◆ Work instructions: Every line below that has "center" in it should be copied.

◆ Recorded data:

↓

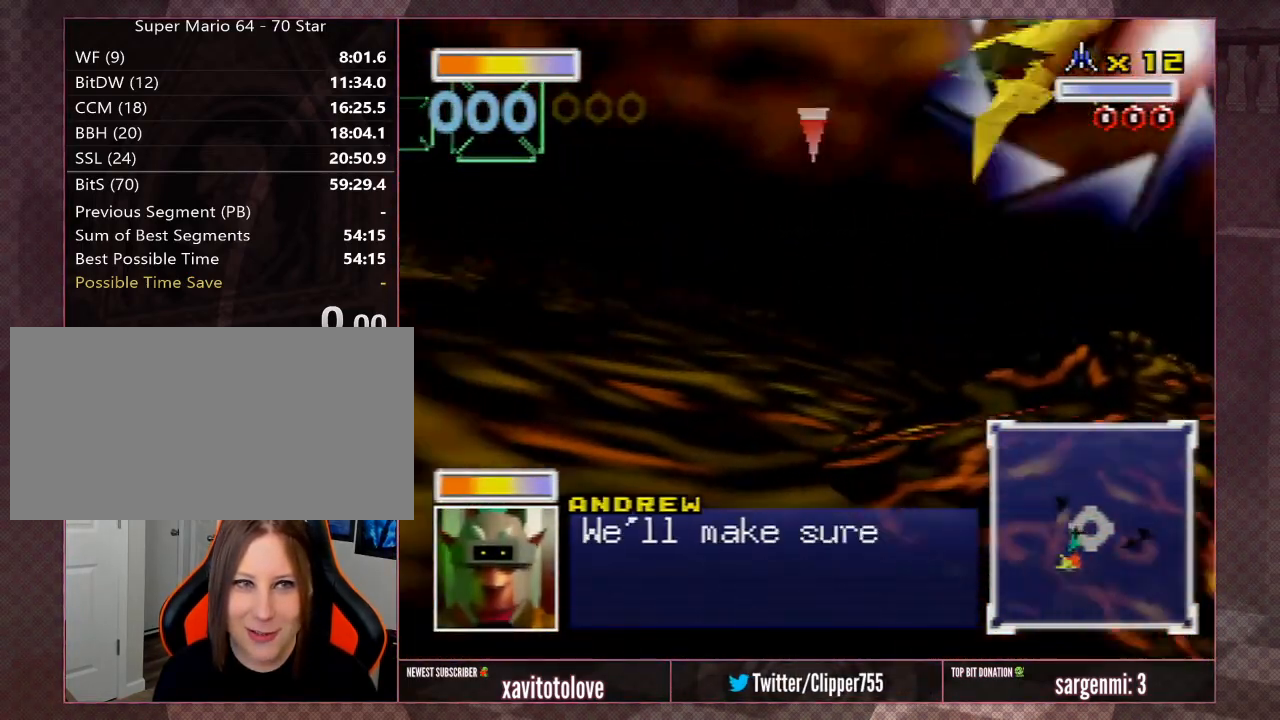
{"buttons": [], "left_stick": "left", "events": [[117, "Z", "up"], [150, "Z", "down"], [300, "Z", "up"], [367, "Z", "down"], [500, "Z", "up"]]}
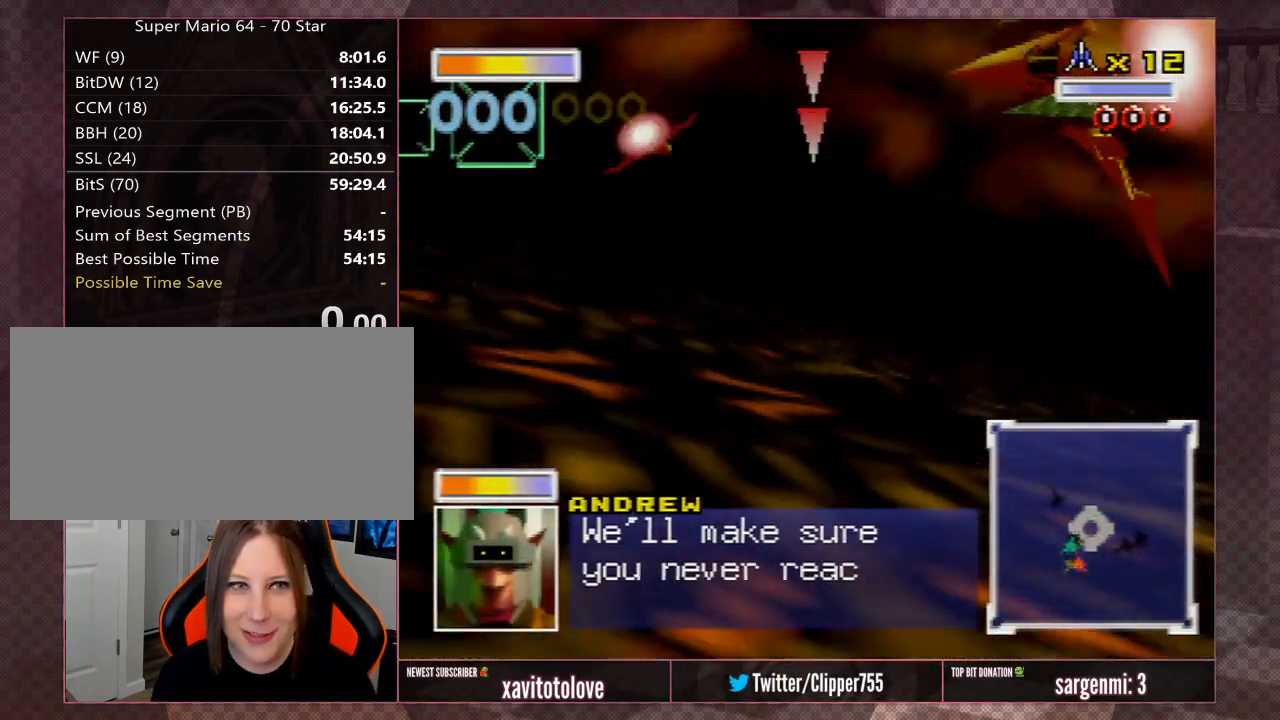
{"buttons": [], "left_stick": "left", "events": [[33, "left_stick", "center"], [67, "Z", "down"], [100, "left_stick", "left"], [167, "Z", "up"], [167, "left_stick", "center"], [367, "left_stick", "left"]]}
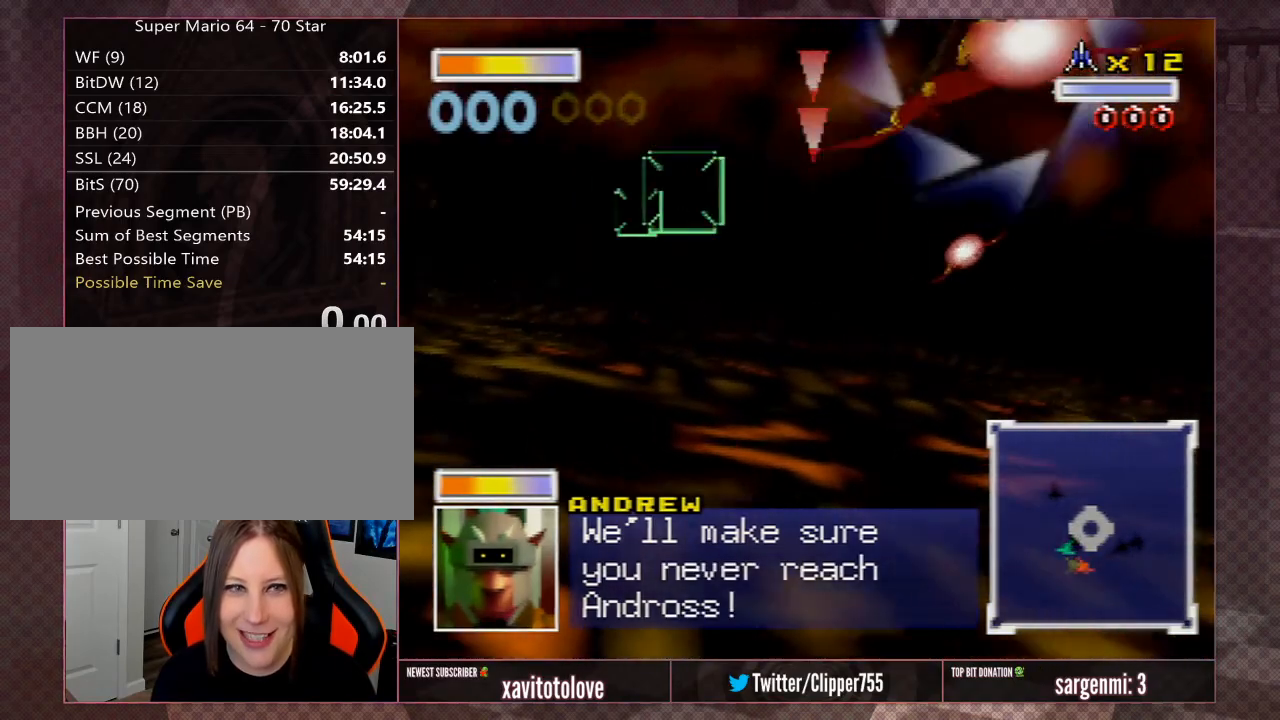
{"buttons": [], "left_stick": "right", "events": [[117, "Z", "down"], [200, "Z", "up"], [267, "Z", "down"], [367, "Z", "up"], [400, "left_stick", "center"], [467, "left_stick", "right"]]}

↑

◆ Task answer:
{"buttons": [], "left_stick": "left", "events": [[33, "left_stick", "center"], [67, "Z", "down"], [100, "left_stick", "left"], [167, "Z", "up"], [167, "left_stick", "center"], [367, "left_stick", "left"]]}
{"buttons": [], "left_stick": "right", "events": [[117, "Z", "down"], [200, "Z", "up"], [267, "Z", "down"], [367, "Z", "up"], [400, "left_stick", "center"], [467, "left_stick", "right"]]}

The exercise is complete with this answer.